◆ **EXERCICES À FAIRE**:
a – Selon l'extrait, combien de temps Thierry Bonnier a-t-il passé à la préfecture des Pyrénées-Orientales ?
b – Pour chaque affirmation, dites si elle concorde avec l'extrait, en citant les mots qui tranchent.
(i) Thierry Bonnier va rejoindre la coordination sécuritaire des Jeux olympiques d'hiver 2030.
(ii) Il est resté cinq ans à la préfecture.
(iii) Il garde le souvenir d'une population sans difficultés sociales ni économiques.
c – Recopiez à l'identique le passage de l'extrait qui va de « Interview du préfet » à « de son mandat. ».

◆ **EXTRAIT CHOISI**:
━━━━━━━━━━━━━━━━

Interview du préfet Thierry Bonnier avant son départ : "Je me vois comme une sorte de chef d'orchestre"

Avant de rejoindre la coordination sécuritaire des Jeux olympiques d’hiver 2030, Thierry Bonnier quitte les Pyrénées-Orientales après deux années à la préfecture. Sécheresse, accueil des gens du voyage, emploi et économie : retour sur les dossiers structurants de son mandat.

Interrogé sur l’empreinte laissée par son passage dans les Pyrénées-Orientales, Thierry Bonnier s’attarde sur les habitants du territoire. Il dit vouloir emporter avec lui le souvenir d’une population attachée à son identité et à ses traditions, mais aussi confrontée à de réelles fragilités sociales et économiques.

━━━━━━━━━━━━━━━━

◆ **FICHES PRÉSENTÉES**:
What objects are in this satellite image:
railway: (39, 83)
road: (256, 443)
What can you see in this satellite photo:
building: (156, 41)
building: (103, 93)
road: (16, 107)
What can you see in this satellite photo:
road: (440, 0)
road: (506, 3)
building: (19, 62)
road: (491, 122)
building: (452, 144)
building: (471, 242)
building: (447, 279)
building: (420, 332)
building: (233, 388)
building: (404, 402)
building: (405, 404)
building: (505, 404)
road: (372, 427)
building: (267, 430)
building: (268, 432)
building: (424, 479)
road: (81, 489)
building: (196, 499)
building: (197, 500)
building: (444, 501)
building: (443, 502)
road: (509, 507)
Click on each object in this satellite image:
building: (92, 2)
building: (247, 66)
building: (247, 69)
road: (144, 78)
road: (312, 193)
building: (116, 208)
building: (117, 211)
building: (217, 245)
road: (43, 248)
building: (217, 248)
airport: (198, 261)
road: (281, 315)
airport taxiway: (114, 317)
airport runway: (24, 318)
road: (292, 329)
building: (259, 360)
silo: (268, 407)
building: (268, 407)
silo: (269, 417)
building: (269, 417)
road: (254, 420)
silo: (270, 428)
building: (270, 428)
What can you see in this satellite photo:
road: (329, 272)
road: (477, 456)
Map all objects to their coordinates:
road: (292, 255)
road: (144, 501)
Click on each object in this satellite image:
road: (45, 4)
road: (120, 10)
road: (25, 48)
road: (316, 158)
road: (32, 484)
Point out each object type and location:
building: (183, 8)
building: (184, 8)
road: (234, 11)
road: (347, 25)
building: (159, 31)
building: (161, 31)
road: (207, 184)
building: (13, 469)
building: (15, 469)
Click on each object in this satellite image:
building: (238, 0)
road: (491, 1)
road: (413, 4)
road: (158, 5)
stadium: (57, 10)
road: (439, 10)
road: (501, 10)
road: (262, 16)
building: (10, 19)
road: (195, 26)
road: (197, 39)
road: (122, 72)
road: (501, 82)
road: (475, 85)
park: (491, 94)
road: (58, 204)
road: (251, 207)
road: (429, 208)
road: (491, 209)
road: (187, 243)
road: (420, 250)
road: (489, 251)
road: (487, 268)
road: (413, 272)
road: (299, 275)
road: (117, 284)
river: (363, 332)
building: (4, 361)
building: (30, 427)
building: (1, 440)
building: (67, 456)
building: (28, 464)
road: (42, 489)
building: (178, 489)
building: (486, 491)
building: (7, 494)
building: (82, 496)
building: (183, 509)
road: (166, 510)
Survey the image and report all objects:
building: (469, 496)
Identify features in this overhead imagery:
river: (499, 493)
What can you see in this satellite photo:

━━━━━━━━━━━━━━━━

◆ **CORRIGÉ DES EXERCICES**:
a – Deux années.

b –
(i) Oui : « Avant de rejoindre la coordination sécuritaire des Jeux olympiques d’hiver 2030 ».
(ii) Non : « après deux années à la préfecture ».
(iii) Non : « confrontée à de réelles fragilités sociales et économiques ».

c –
Interview du préfet Thierry Bonnier avant son départ : "Je me vois comme une sorte de chef d'orchestre"

Avant de rejoindre la coordination sécuritaire des Jeux olympiques d’hiver 2030, Thierry Bonnier quitte les Pyrénées-Orientales après deux années à la préfecture. Sécheresse, accueil des gens du voyage, emploi et économie : retour sur les dossiers structurants de son mandat.